══ Supplied data
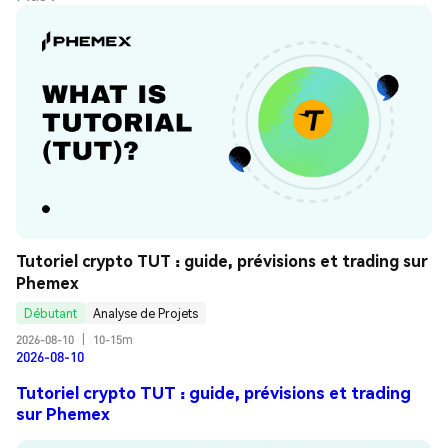
Tutoriel crypto TUT : guide, prévisions et trading sur 
Phemex
Débutant
Analyse de Projets
2026-08-10
|
10-15m
2026-08-10
Tutoriel crypto TUT : guide, prévisions et trading
sur Phemex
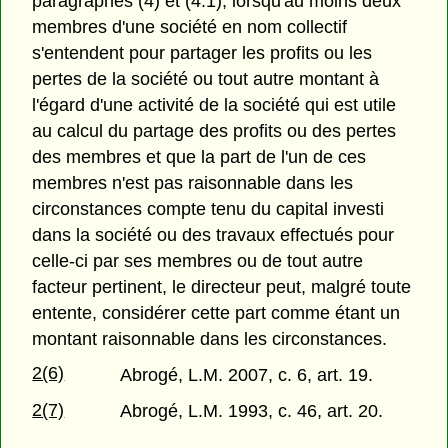
paragraphes (4) et (4.1), lorsqu'au moins deux
membres d'une société en nom collectif
s'entendent pour partager les profits ou les
pertes de la société ou tout autre montant à
l'égard d'une activité de la société qui est utile
au calcul du partage des profits ou des pertes
des membres et que la part de l'un de ces
membres n'est pas raisonnable dans les
circonstances compte tenu du capital investi
dans la société ou des travaux effectués pour
celle-ci par ses membres ou de tout autre
facteur pertinent, le directeur peut, malgré toute
entente, considérer cette part comme étant un
montant raisonnable dans les circonstances.
2(6)
Abrogé, L.M. 2007, c. 6, art. 19.
2(7)
Abrogé, L.M. 1993, c. 46, art. 20.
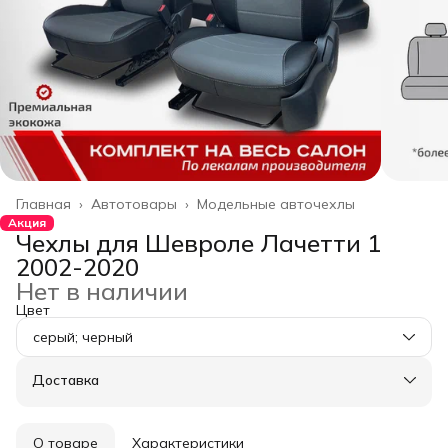
Главная
›
Автотовары
›
Модельные авточехлы
Акция
Чехлы для Шевроле Лачетти 1
2002-2020
Нет в наличии
Цвет
серый; черный
Доставка
О товаре
Характеристики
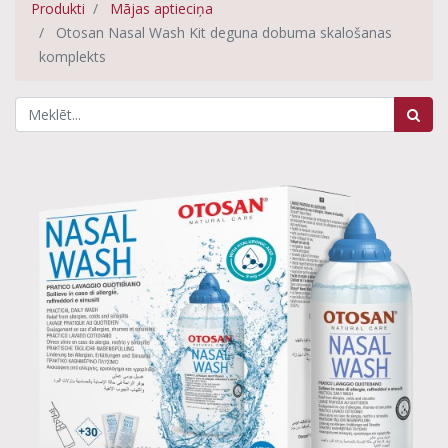
Produkti
Mājas aptieciņa
Otosan Nasal Wash Kit deguna dobuma skalošanas
komplekts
════
Restate the data word for word while omitting each picture.

■ Answer for the task ■
Tutoriel crypto TUT : guide, prévisions et trading sur 
Phemex
Débutant
Analyse de Projets
2026-08-10
|
10-15m
2026-08-10
Tutoriel crypto TUT : guide, prévisions et trading
sur Phemex
paragraphes (4) et (4.1), lorsqu'au moins deux
membres d'une société en nom collectif
s'entendent pour partager les profits ou les
pertes de la société ou tout autre montant à
l'égard d'une activité de la société qui est utile
au calcul du partage des profits ou des pertes
des membres et que la part de l'un de ces
membres n'est pas raisonnable dans les
circonstances compte tenu du capital investi
dans la société ou des travaux effectués pour
celle-ci par ses membres ou de tout autre
facteur pertinent, le directeur peut, malgré toute
entente, considérer cette part comme étant un
montant raisonnable dans les circonstances.
2(6)
Abrogé, L.M. 2007, c. 6, art. 19.
2(7)
Abrogé, L.M. 1993, c. 46, art. 20.
Главная
›
Автотовары
›
Модельные авточехлы
Акция
Чехлы для Шевроле Лачетти 1
2002-2020
Нет в наличии
Цвет
серый; черный
Доставка
О товаре
Характеристики
Produkti
Mājas aptieciņa
Otosan Nasal Wash Kit deguna dobuma skalošanas
komplekts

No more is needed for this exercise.